Tarquinia – Truffe immobiliari, confiscato un patrimonio per 18 milioni di euro.
Nel mirino delle forze dell’ordine il 68enne di Tarquinia Lorenzo Pintore. Pregiudicato, sin dal 1968 risulta gravato da condanne per ricettazione, furto, detenzione illegale di armi e rissa, nonché destinatario di ordinanze cautelari per svariate ipotesi delittuose tra cui associazione di tipo mafioso (1993) e associazione finalizzata al traffico di stupefacenti (2003).
L’uomo, sassarese ma residente e operante a Tarquinia, si è visto ora confiscare un patrimonio immobiliare milionario che passa allo stato.
Il decreto di confisca è stato emesso dalla Corte suprema di Cassazione, sesta sezione penale. I finanzieri del comando provinciale di Roma e del servizio centrale investigazioni criminalità organizzata hanno dato esecuzione al provvedimento che ha riguardato 23 unità immobiliari (situate a Roma, Guidonia Montecelio, Capena, Ladispoli, Cerveteri, Santa Marinella e Tarquinia), cinque auto, due società commerciali, quote societarie di quattro persone giuridiche, rapporti bancari, postali, assicurativi e azioni. Il tutto per un valore complessivo pari a 18 milioni di euro.
Il tribunale di Roma ha stabilito per Pintore la misura di prevenzione della sorveglianza speciale con l’obbligo di soggiorno per la durata di due anni.
L’operazione è stata condotta dalla guardia di finanza in collaborazione con il Nucleo di polizia tributaria – Gico di Roma, lo Scico e la stazione navale di Civitavecchia.

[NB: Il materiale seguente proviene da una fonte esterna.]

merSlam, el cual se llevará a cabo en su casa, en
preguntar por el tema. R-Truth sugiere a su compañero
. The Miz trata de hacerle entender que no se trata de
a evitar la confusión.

Secondo gli investigatori Pintore sarebbe “specializzato nel settore delle truffe immobiliari”, agiva spacciandosi per promotore finanziario di società operanti nel settore della compravendita immobiliare, intestate a prestanome. In questo modo, stando alle indagini, avrebbe ottenuto acconti dagli acquirenti, salvo poi rendersi irreperibile al momento della stipula dei rogiti.
In altri casi, Pintore aveva fatto lievitare il prezzo di vendita di villini bifamiliari con ripetute compravendite fittizie in favore di soggetti di comodo, fino all’ultimo acquirente, il quale aveva provveduto a richiedere un mutuo che, una volta concesso, non è stato poi rimborsato; in tal caso, alle banche mutuanti non rimaneva che rivalersi sugli immobili, di valore nettamente inferiore al capitale erogato.

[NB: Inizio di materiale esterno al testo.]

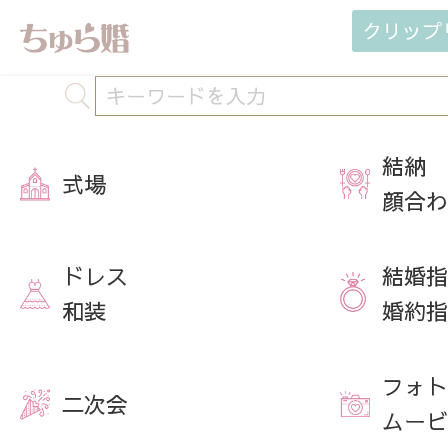
クリップ
結納
式場
顔合わ
ドレス
結婚指
和装
婚約指
フォト
二次会
ムービ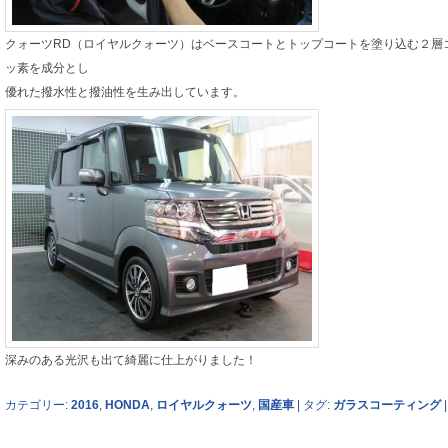
クォーツRD（ロイヤルクォーツ）はベースコートとトップコートを塗り込む２層
ッ素を成分とし
優れた撥水性と撥油性を生み出しています。
深みのある光沢も出て綺麗に仕上がりました！
カテゴリー:
2016
,
HONDA
,
ロイヤルクォーツ
,
国産車
|
タグ:
ガラスコーティング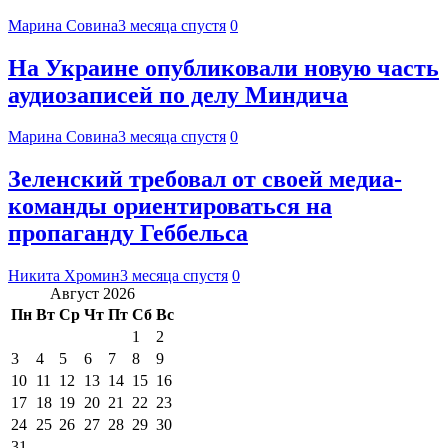
Марина Совина
3 месяца спустя
0
На Украине опубликовали новую часть
аудиозаписей по делу Миндича
Марина Совина
3 месяца спустя
0
Зеленский требовал от своей медиа-
команды ориентироваться на
пропаганду Геббельса
Никита Хромин
3 месяца спустя
0
Август 2026
Пн
Вт
Ср
Чт
Пт
Сб
Вс
1
2
3
4
5
6
7
8
9
10
11
12
13
14
15
16
17
18
19
20
21
22
23
24
25
26
27
28
29
30
31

Il denaro frutto di truffe venivano poi usato, secondo l’accusa, da Pintore per investimenti destinati ad accrescere il patrimonio personale nella sua disponibilità. Il tutto anche attraverso familiari o prestanome.
Proprio l’enorme patrimonio, non proporzionato al reddito, accumulato dal Pintore avrebbe fatto scattare l’inchiesta della procura della Repubblica del tribunale di Roma. E proprio questo ingente patrimonio, costituito da immobili, beni mobili, attività commerciali e disponibilità finanziarie, è stato oggetto di dettagliata analisi nel corso delle investigazioni economico-finanziarie. Fino ad arrivare alla megaconfisca.